### Text ###

12.  Elections for directors need not be by ballot unless a
stockholder demands election by ballot at the meeting and before
the voting begins or unless the By-Laws so require.

13.  The Corporation reserves the right to amend, alter, change
or repeal any provision contained in this Certificate of
Incorporation, in the manner now or hereafter prescribed by
statute, and all rights conferred upon stockholders herein are
granted subject to this reservation.

     I, THE UNDERSIGNED, this 1 day of May, 1987, being the sole
incorporator of LSI Logic Corporation, do hereby certify that the
Corporation has not received any payment for its stock and that
this Restated Certificate of Incorporation has been adopted in
accordance with the provisions of Section 241 and 245 of the
General Corporation Law of the State of Delaware.

                                 /s/ Judith M. O'Brien            

                                   Judith M. O'Brien



                        CERTIFICATE OF AMENDMENT TO
                   RESTATED CERTIFICATE OF INCORPORATION
                                    OF
                           LSI LOGIC CORPORATION

     LSI Logic Corporation, a corporation organized and existing
under and by virtue of the General Corporation Law of the State
of Delaware (the "Corporation"), DOES HEREBY CERTIFY:

     FIRST.    That at a meeting of the Board of Directors of the
Corporation resolutions were duly adopted setting forth a
proposed amendment to the Restated Certificate of Incorporation
declaring said amendment to be advisable and calling for the
submission of the matter to the stockholders of the Corporation
for consideration and approval.  Pursuant to such resolution the
first paragraph of Article 4 of the Company's Restated
Certificate of Incorporation was amended in its entirety to
provide as follows:

          "This corporation is authorized to issue two classes of
shares designated, respectively, "Common Stock" and "Preferred
Stock."  The total number of shares which this corporation shall
have authority to issue is Two Hundred Fifty-Two Million
(252,000,000) of which Two Hundred Fifty Million (250,000,000)
shall be Common Stock with a par value of $.01 per share and Two
Million (2,000,000) shall be Preferred Stock with a par value of
$.01 per share."

     SECOND.   That thereafter, pursuant to the resolution of its
Board of Directors, the resolution was duly approved by the
required vote of stockholders in accordance with Section 242 of
the Delaware Corporations Code.

     IN WITNESS WHEREOF, the Corporation has caused this
certificate to be signed by Wilfred J. Corrigan, its Chief
Executive Officer, and attested by David E. Sanders, its
Secretary, this 12th day of May, 1995.

                                   LSI LOGIC CORPORATION

                                   /s/   Wilfred J. Corrigan 

                                   Wilfred J. Corrigan
                                   Chief Executive Officer


Attested:

  /s/  David E. Sanders

David E. Sanders, Secretary

                                          Exhibit 4.1

                            LSI LOGIC CORPORATION

                          1995 DIRECTOR OPTION PLAN


     1.   Purposes of the Plan.  The purposes of this 1995
Director Option Plan are to attract and retain the best available
personnel for service as Outside Directors (as defined herein) of
the Company, to provide additional incentive to the Outside
Directors of the Company to serve as Directors, and to encourage
their continued service on the Board. The Plan, once approved by
stockholders, will replace the 1986 Directors' Stock Option
Plan.

### Given data ###

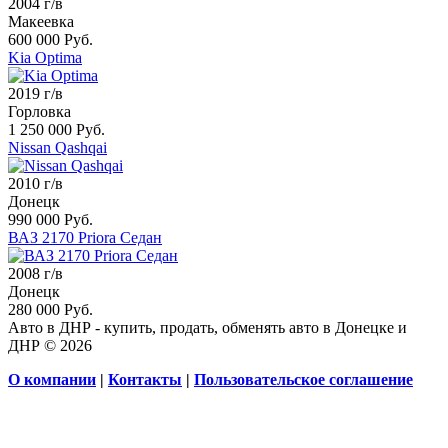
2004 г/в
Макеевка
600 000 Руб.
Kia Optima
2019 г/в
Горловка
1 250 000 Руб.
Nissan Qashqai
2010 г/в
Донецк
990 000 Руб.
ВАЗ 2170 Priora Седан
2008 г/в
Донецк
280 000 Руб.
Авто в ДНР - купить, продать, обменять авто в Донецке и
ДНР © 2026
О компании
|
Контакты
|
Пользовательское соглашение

###
### Given data ###

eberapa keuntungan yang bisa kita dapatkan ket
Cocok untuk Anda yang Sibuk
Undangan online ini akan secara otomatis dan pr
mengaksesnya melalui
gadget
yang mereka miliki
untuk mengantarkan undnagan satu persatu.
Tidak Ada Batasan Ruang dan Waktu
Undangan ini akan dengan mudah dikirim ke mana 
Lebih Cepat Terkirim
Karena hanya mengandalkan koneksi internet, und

###

What you need to do:
1: In the LSI Logic corporate text, translate this sentence into Spanish: "Elections for directors need not be by ballot unless a stockholder demands election by ballot at the meeting and before the voting begins or unless the By-Laws so require."
2: For each statement below, say yes or no as to whether the LSI Logic corporate text supports it, and quote the words that decide it.
(a) The corporation is authorized to issue a total of 252,000,000 shares.
(b) Preferred Stock has a par value of $.10 per share.
(c) David E. Sanders signed the certificate of amendment as Chief Executive Officer.
3: Continue the LSI Logic corporate text, picking up after its last sentence.

Results in order:
1: Las elecciones de directores no tienen que realizarse mediante votación por papeleta, a menos que un accionista exija la elección por papeleta en la junta y antes de que comience la votación, o a menos que los Estatutos Sociales así lo requieran.

2:
(a) Yes: "The total number of shares which this corporation shall have authority to issue is Two Hundred Fifty-Two Million (252,000,000)"
(b) No: "Two Million (2,000,000) shall be Preferred Stock with a par value of $.01 per share"
(c) No: "signed by Wilfred J. Corrigan, its Chief Executive Officer, and attested by David E. Sanders, its Secretary"

3:
          All options granted hereunder shall be nonstatutory
stock options.

     2.   Definitions.  As used herein, the following definitions
shall apply:

          (a)  "Board" means the Board of Directors of the
Company.

          (b)  "Code" means the Internal Revenue Code of 1986, as
amended.

          (c)  "Common Stock" means the Common Stock of the
Company.

          (d)  "Company" means LSI Logic Corporation, a Delaware
corporation.

          (e)  "Continuous Status as a Director" means the
absence of any interruption or termination of service as a
Director.

          (f)  "Director" means a member of the Board.

          (g)  "Employee" means any person, including officers
and Directors, employed by the Company or any Parent or
Subsidiary of the Company.  The payment of a Director's fee by
the Company shall not be sufficient in and of itself to
constitute "employment" by the Company.

          (h)  "Effective Date" means June 1, 1995, with
stockholder approval.

          (i)  "Exchange Act" means the Securities Exchange Act
of 1934, as amended.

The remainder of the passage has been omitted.